With Johan van Summeren taking the victory, it sees Belgian cyclists taking the victory in all three cobbled classics in 2011, Ghent-Wevelgem (Tom Boonen), the Tour of Flanders (Nick Nuyens) and now Paris-Roubaix. This is the first time these three races have been won by three different Belgians since 1976.
Also, by finishing second, Fabian Cancellara has become the first man since Seán Kelly in 1986 to finish on the podium of the first three monument classics of the season.

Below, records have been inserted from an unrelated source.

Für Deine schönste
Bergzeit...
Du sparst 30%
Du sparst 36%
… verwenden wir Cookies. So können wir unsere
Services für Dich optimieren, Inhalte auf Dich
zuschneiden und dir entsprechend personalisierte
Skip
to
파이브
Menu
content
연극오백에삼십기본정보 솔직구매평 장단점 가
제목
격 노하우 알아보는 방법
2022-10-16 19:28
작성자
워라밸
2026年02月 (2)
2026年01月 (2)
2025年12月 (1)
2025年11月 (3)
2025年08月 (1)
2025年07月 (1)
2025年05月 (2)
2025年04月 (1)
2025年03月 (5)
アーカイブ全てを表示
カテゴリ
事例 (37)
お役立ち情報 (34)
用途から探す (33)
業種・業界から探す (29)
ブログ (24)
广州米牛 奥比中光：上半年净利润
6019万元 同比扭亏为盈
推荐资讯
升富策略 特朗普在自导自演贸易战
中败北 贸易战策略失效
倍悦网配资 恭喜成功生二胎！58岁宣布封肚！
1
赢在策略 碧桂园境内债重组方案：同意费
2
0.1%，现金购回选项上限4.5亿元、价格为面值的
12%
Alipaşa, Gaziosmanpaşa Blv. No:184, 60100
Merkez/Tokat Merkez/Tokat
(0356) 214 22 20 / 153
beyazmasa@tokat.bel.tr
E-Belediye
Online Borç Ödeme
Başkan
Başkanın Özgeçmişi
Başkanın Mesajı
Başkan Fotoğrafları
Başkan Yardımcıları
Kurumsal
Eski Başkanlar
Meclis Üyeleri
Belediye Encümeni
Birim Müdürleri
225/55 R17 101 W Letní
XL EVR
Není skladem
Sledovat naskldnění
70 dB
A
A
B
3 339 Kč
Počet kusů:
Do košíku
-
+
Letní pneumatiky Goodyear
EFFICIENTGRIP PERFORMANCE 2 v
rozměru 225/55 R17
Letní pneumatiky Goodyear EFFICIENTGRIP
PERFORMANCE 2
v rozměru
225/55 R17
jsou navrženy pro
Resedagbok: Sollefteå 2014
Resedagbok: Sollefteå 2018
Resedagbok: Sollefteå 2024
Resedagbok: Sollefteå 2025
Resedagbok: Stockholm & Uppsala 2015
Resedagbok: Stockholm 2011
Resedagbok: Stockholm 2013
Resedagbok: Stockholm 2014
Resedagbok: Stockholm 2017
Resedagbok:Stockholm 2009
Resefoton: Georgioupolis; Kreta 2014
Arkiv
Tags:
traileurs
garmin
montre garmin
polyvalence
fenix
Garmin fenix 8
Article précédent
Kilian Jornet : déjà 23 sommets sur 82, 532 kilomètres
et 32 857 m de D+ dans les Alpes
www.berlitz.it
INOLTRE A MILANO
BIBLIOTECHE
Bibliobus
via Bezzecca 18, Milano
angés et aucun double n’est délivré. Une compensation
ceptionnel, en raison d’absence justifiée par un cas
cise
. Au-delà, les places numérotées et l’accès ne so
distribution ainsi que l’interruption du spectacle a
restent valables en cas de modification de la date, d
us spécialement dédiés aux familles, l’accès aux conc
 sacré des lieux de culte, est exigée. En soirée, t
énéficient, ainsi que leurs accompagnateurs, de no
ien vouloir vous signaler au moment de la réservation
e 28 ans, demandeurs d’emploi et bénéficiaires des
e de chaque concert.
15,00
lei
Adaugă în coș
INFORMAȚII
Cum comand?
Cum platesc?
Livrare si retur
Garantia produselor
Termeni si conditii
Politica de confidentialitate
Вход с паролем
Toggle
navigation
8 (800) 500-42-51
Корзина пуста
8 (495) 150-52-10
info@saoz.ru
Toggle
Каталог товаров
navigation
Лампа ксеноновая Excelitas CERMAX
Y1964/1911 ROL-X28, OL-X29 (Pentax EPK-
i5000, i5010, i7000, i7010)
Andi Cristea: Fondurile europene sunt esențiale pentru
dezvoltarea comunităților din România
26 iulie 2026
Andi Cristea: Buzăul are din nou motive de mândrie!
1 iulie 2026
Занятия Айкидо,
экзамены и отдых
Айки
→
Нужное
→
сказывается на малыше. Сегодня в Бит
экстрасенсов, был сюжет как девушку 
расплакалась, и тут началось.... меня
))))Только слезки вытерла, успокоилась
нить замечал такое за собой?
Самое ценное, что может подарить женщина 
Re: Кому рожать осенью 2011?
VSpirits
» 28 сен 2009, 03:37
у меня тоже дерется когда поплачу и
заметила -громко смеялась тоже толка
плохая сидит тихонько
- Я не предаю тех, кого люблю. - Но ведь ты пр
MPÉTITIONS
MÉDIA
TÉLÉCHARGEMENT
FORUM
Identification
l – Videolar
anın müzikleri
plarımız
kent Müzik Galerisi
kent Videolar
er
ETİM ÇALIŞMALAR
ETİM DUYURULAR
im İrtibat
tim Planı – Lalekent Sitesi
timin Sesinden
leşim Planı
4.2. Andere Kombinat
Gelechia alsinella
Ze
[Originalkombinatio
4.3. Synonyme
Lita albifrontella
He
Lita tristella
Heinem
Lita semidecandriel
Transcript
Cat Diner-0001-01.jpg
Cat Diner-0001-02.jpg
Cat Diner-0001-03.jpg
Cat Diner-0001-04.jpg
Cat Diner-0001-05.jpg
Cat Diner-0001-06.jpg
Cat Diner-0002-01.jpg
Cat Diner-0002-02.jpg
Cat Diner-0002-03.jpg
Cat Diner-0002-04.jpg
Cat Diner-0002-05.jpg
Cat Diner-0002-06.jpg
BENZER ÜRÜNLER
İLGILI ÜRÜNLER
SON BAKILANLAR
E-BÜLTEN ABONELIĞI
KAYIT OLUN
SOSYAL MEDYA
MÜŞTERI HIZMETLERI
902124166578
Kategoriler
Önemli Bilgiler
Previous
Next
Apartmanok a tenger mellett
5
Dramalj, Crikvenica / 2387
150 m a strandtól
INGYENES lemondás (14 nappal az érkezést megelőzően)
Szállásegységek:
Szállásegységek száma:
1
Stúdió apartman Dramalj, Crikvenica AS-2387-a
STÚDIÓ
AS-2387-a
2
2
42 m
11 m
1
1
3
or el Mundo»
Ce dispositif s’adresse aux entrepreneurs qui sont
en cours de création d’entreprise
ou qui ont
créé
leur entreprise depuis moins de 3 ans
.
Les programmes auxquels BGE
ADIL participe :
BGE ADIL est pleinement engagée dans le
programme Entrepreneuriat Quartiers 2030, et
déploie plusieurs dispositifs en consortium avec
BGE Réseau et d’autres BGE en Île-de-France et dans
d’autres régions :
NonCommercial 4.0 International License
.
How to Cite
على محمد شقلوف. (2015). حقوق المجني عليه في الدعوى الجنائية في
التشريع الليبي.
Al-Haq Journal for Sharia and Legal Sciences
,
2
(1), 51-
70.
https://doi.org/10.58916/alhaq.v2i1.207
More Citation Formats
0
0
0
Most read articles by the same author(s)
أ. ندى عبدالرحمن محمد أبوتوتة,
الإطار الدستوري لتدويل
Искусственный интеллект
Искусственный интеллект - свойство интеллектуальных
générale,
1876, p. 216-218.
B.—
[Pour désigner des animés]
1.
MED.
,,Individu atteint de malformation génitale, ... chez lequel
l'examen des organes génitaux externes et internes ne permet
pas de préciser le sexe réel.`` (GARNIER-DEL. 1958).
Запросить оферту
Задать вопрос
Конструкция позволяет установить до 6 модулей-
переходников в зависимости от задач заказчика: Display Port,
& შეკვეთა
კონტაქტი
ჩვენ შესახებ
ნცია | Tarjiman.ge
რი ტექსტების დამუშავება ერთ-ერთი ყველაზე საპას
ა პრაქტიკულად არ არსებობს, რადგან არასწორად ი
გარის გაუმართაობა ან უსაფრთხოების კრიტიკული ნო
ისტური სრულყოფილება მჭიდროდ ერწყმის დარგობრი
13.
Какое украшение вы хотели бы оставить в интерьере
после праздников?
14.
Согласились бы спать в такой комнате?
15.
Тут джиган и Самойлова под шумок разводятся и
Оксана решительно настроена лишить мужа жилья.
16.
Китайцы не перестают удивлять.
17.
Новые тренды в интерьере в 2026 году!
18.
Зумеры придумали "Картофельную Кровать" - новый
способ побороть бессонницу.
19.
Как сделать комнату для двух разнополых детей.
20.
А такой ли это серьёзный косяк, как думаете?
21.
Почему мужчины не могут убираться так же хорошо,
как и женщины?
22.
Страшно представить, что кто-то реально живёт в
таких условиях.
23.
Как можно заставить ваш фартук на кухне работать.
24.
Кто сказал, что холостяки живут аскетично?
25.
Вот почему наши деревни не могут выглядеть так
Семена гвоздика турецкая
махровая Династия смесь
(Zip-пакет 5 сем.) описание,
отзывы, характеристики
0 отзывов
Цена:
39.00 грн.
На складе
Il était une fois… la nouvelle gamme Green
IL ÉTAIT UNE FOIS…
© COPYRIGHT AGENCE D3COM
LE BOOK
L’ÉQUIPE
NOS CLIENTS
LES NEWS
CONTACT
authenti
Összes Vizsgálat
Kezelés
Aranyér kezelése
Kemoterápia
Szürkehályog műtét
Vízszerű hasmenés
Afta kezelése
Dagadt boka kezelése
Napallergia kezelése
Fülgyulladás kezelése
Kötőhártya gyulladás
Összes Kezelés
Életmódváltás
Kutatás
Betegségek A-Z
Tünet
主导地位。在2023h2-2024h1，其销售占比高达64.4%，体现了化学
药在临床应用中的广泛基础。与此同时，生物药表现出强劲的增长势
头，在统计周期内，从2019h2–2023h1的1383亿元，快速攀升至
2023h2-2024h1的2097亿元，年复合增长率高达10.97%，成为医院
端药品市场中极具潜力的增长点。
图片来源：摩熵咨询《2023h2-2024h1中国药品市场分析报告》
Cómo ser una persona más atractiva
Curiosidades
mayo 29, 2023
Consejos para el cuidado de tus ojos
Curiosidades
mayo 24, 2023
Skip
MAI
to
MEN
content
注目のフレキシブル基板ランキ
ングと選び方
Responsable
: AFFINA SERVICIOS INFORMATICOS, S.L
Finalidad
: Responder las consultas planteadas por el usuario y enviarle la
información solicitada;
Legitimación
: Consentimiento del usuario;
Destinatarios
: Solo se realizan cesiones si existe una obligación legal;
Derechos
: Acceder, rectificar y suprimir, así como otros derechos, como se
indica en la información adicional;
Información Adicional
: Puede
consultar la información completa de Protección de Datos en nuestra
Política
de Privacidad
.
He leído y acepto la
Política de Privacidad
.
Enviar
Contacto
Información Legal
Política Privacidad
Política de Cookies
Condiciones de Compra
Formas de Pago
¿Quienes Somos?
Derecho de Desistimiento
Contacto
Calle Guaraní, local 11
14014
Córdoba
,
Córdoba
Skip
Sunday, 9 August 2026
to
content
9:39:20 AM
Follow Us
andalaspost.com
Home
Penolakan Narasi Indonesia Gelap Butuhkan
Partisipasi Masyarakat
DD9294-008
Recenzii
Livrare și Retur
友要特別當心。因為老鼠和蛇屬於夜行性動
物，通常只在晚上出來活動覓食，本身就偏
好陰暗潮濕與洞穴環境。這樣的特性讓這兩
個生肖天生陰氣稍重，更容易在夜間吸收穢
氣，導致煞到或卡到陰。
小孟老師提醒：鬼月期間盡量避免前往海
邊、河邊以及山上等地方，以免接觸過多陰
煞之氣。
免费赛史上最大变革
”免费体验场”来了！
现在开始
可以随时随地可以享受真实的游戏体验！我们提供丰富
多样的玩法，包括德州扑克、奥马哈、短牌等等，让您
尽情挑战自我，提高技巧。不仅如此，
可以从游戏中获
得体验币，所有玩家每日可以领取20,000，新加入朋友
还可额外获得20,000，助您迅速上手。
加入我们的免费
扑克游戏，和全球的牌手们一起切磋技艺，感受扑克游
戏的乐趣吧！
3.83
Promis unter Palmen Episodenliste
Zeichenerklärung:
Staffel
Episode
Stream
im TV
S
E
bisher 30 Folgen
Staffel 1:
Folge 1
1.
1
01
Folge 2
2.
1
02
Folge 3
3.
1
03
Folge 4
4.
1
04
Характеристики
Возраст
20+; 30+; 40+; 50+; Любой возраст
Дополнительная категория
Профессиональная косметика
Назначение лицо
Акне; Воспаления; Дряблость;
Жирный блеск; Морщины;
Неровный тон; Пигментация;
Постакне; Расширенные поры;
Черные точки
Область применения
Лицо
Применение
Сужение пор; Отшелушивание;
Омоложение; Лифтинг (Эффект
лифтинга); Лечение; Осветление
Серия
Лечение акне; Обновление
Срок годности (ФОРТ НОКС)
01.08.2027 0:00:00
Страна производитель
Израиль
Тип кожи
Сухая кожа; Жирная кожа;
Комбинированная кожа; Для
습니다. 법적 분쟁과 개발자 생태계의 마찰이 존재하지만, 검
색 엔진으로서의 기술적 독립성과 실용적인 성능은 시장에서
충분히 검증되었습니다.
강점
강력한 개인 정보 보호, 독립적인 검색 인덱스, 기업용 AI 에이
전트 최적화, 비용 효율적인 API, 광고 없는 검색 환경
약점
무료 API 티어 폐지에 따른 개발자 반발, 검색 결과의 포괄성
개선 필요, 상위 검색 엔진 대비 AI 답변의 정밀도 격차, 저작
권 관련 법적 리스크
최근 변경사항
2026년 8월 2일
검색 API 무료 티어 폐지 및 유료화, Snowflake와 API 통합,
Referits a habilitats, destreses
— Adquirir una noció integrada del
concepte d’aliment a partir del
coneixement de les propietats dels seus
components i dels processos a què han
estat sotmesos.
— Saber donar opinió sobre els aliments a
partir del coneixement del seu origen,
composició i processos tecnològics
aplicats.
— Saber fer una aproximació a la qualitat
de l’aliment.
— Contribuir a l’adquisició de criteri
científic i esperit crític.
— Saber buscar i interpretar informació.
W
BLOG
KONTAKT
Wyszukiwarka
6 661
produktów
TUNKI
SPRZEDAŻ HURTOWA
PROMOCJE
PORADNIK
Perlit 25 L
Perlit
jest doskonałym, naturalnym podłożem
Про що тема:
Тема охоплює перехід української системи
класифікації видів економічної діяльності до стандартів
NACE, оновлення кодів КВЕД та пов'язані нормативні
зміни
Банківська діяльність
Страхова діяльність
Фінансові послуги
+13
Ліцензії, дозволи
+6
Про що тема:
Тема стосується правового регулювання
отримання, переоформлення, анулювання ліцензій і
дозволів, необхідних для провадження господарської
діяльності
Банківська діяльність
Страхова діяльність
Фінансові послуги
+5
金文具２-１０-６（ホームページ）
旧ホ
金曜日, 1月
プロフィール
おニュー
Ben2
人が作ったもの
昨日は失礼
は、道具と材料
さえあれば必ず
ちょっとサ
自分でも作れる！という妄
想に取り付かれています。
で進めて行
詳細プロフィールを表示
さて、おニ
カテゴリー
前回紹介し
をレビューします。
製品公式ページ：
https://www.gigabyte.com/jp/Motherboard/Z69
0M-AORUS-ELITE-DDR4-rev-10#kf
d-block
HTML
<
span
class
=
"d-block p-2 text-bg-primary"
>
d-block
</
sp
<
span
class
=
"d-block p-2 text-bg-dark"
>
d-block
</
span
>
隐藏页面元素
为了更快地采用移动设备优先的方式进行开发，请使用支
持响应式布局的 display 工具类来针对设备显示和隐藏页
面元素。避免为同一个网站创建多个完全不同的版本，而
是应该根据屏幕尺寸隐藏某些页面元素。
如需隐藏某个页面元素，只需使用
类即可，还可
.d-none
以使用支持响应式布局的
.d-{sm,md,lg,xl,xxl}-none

It could be argued that the World time trial champion was actually the strongest rider in all three races but he failed to win any of them. The unforgiving domination with which Cancellara achieved the Flanders/Roubaix double last year has worked against him this year as his rivals conspired to ensure he would finish the spring classics empty handed.
Irish champion Matt Brammeier made his debut in the Queen of the Classics as he was a late addition to his HTC-HighRoad team line-up. His appearance signals the first time there has been an Irish interest in the race since twice winner Sean Kelly finished 29th in 1992.
Brammeier’s two goals for the race were to do whatever work he could for the team and to soldier on to Roubaix to finish the race at his first attempt; he managed both. He was visible at the front of the peloton dragging back the breakaway, and he did indeed finish the race, although he ended up too far behind to be attributed an official time.
The classics season continues next weekend with the Amstel Gold race. Along with Fleche Wallonne and Liege-Bastogne-Liege, this race makes up one third of the Ardennes classics. Unlike the cobbled variety, these races are much more suited to smaller, punchier riders. As such, Nicolas Roche, Dan Martin and Philip Deignan should all be present.